Overview: How can you have a productive week?
Have you ever felt like your to-do list is getting longer and longer, but you’re getting less and less motivated? When you’re juggling a job, a family, and personal relationships, it’s easy to feel like there has to be a better way to be more productive. (Either that, or there aren’t enough hours in the day.) That’s true in normal times, but perhaps even more so now, when many of us are working from home and dealing with dozens of new distractions (think: helping your kids with online school or the pile of laundry that suddenly seems more appealing than tackling your out-of-control inbox, to name a few).
The good news is… There are ways to be more productive, and we’ve spoken with a number of experts to help you finally get your time back. From developing a better morning routine to apps that will help you stay organized and simple email management strategies, these productivity tips will help you work more efficiently (even if your office is your kitchen table) and, most importantly, leave you with more free moments every day.
Wake up at the same time every day.
According to Rhiannon Staples, a corporate culture expert, and CMO at people management platform Hibob, getting into a routine can be one of the best ways to stay productive—especially when working from home. “Try to get up at the same time every day, exercise if you’re used to it, eat breakfast/have your morning coffee, and then sit down at your computer to begin the workday.” Sticking to a schedule will help you stay as regimented and alert as possible because knowing what to expect will make starting your day less daunting—no matter what you have on your plate, she explains.
Do something nice for yourself to set the tone.

**Information given:**
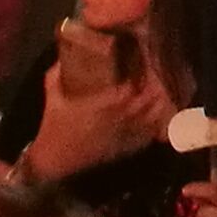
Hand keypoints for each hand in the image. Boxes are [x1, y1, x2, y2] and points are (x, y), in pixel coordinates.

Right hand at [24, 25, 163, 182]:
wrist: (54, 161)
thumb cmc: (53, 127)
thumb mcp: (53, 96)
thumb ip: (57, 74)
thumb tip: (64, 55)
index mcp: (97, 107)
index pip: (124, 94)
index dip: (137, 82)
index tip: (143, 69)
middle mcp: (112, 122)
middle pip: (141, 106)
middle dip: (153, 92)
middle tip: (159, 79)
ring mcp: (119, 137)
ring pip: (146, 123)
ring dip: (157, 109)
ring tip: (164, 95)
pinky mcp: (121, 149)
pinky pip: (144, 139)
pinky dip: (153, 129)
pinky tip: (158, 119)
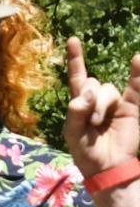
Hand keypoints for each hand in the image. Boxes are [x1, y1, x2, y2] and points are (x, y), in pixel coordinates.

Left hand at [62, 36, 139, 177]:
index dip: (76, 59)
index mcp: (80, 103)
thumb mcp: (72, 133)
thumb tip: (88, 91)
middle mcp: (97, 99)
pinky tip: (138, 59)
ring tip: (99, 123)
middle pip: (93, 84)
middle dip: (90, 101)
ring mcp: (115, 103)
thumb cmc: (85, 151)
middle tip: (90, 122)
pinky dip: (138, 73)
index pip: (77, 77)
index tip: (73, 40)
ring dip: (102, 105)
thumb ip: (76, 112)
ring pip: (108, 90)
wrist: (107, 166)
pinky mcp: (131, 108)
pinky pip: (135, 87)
==
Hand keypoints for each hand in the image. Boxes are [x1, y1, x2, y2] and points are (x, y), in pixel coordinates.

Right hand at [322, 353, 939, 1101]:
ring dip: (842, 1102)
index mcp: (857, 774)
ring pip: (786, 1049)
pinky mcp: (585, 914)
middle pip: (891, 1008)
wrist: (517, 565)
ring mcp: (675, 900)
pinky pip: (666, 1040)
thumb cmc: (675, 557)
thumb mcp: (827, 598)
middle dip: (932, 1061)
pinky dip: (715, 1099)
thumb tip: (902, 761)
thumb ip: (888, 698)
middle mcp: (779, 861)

**What the exercise asks:**
Pick up the text on having a productive week after its last line and keep writing it. The records have nothing to do with the productivity text.

**Response to this task:**
Starting the day with “good energy” is important for productivity, according to Marie Kondo, Netflix star and bestselling author of The Life-Changing Magic of Tidying Up: The Japanese Art of Decluttering and Organizing. Kondo’s morning ritual includes opening the windows, burning incense, and saying a prayer, but your morning routine should be whatever leaves you feeling relaxed, energized, and motivated, whether that’s a 30-minute yoga class, writing in your journal, reading a book, meditating, or preparing a healthy breakfast.
And start each day with a plan.
Staples recommends making a prioritized to-do list before heading to work in the morning. “It’s always a good idea to start with the most difficult tasks.” The difficult tasks are easy to put off and procrastinate on, but if you succeed, you’ll gain confidence and momentum to complete the rest of your list.
Unplug in the morning and the evening
“It’s fine to go on Twitter mindfully with a glass of wine,” says organizing consultant and Time to Parent author Julie Morgenstern, “but you interrupt your focus when you check your phone during those in-between moments.” That is why, at the very least, you should avoid using your devices during the first and last hours of each day. Consider working on a difficult jigsaw puzzle, opening a coloring book, learning how to knit, playing a board game, starting a bullet journal, creating a vision board, or, of course, picking up a riveting read.
While you’re at work, make your phone less distracting.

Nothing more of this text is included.